[Text section Boundary: Start]

At about 9:00 AM, Peter Lorenz leaves his home in the Zehlendorf district. Lorenz is the CDU (Christian Democrat Union) candidate for mayor in the West Berlin city elections to be held in three days. Less than half a mile from his house, his Mercedes is blocked by a large truck, and a Fiat rams his car. Lorenz's driver, Werner Sowa, is beaten, and Lorenz is kidnapped into a waiting automobile. The kidnappers are from Movement 2 June. Sowa identifies Angela Luther, who has been underground for three years, as one of the kidnappers.

Authorities put up a $44,000 reward for information. Current Berlin Mayor Klaus Schütz (Lorenz's SPD opponent and a personal friend of Lorenz's) announces that the elections will take place as scheduled, but all campaigning will be called off.

28 February, Berlin

A Polaroid photo is released early in the morning showing Lorenz with a sign around his neck: "Peter Lorenz, prisoner of the 2 June Movement." With the photo is a demand for the immediate release of six terrorists: Horst Mahler, Verena Becker, Gabriele Kröcher-Tiedemann, Ingrid Siepmann, Rolf Heissler, and Rolf Pohle. Except for Mahler, all are either members of Movement 2 June, or connected to it. A message is attached to the demands: "to our [Baader-Meinhof] comrades in jail. We would like to get more of you out, but at our present strength we're not in a position to do it." The kidnappers have been careful in making their selections; no terrorist accused of murder is on the list.

[Text section Boundary: End]

■ **Activities**:
a. Summarize the account of the Peter Lorenz kidnapping in two sentences.
b. Continue the account of the Peter Lorenz kidnapping from its last sentence onward.

[Study material Boundary: Start]

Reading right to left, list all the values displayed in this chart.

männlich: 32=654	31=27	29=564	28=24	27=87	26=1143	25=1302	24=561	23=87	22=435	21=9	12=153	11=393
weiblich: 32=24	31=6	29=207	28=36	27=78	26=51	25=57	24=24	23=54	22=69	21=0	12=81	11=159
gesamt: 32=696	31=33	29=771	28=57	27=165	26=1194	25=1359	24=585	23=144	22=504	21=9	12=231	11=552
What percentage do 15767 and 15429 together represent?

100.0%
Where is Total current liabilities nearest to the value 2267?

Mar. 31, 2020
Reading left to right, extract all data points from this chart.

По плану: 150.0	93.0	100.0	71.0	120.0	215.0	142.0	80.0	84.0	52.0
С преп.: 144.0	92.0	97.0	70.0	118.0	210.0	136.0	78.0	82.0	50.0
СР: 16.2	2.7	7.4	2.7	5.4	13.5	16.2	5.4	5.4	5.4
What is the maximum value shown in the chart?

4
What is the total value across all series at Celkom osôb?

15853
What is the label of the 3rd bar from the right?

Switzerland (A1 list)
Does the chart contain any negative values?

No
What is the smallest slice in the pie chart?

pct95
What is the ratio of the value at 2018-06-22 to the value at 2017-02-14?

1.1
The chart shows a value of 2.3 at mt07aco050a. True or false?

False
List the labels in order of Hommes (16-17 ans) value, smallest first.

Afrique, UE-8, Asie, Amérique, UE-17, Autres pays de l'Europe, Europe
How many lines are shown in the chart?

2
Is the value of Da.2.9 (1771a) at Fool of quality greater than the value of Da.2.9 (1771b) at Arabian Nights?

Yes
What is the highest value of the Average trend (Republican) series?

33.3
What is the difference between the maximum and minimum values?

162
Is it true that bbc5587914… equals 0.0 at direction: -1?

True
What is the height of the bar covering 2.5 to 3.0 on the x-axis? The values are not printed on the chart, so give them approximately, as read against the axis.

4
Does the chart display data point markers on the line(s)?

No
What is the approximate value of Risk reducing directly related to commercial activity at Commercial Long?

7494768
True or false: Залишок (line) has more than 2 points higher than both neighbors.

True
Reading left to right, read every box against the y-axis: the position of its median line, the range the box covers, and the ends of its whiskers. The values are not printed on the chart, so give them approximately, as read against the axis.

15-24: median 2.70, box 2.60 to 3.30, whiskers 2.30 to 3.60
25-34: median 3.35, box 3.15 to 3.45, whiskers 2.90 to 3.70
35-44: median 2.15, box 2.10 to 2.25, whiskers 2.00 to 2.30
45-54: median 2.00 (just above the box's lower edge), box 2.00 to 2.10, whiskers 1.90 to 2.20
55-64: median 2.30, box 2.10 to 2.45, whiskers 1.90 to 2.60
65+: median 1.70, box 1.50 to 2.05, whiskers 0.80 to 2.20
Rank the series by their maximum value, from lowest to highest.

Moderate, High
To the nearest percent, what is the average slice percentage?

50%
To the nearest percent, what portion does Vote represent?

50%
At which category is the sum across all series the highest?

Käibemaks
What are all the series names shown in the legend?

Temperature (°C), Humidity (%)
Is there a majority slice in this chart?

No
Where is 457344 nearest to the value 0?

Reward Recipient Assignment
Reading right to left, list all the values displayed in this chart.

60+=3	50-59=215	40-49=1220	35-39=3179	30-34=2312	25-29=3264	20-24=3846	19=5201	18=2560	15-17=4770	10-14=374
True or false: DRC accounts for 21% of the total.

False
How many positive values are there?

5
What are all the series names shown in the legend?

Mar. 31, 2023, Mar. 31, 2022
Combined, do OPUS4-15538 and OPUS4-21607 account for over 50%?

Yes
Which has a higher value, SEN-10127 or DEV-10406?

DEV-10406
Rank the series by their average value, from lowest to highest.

[Study material Boundary: End]

■ **Exercise answers**:
a. Peter Lorenz, the CDU candidate for mayor in the West Berlin city elections, is kidnapped by Movement 2 June three days before the vote, and authorities respond with a $44,000 reward while campaigning is called off. On 28 February a Polaroid photo of Lorenz is released with a demand for the immediate release of six terrorists, none of whom is accused of murder.

b.
28 February 1975, Berlin - "Peter Lorenz, captive of Movement 2 June" reads the Polaroid photo sent to police the day after the capture of Lorenz, the CDU Berlin mayoral candidate.

The kidnappers demand that authorities provide a Boeing 707 within three days. Three of the prisoners, Pohle, Kröcher-Tiedemann, and Heissler, must be flown from their jails throughout the Federal Republic to Berlin within two days. The others are already in Berlin. When all six are ready to fly on the 707 to a country of their choice, they are to be given $9,000 each. Furthermore, the kidnappers want former Mayor Heinrich Albertz to accompany their jailed comrades on the flight to guarantee their passage. Albertz was the mayor who initially condemned the rioting during the Shah visit on 2 June, 1967, but was ousted after he had a change of heart. Albertz agrees to participate, but only in his role as a Protestant pastor, and not in his role as a former politician.

The kidnappers also demand the unconditional release from a Berlin prison of a couple of small-time left-wing protestors, Ettore Canella, an Italian, and Gerhard Jagdmann, who both were arrested for protesting during the previous November.

1 March, Berlin

Newspapers worldwide print the image of Ettore Canella sprinting to freedom out of his Berlin jail. Behind him, Gerhard Jagdmann strolls out assuredly.

During their evening broadcasts, the German news programs show interviews with Gabi Kröcher-Tiedemann from her Essen jail cell, and Horst Mahler from his Berlin cell; both refuse to be released, electing to stay in prison.

1-3 March, Stuttgart

Bugs are secretly installed in five of the Baader-Meinhof cells at Stammheim prison, by the Counter-Espionage unit of the Office for the Protection of the Constitution.

28 February, Berlin - Heinrich Albertz, former mayor of Berlin during the 2 June 1972 protest, agrees to accompany released terrorists to their freedom in the middle east in exchange for the release of kidnapped mayor candidate Peter Lorenz.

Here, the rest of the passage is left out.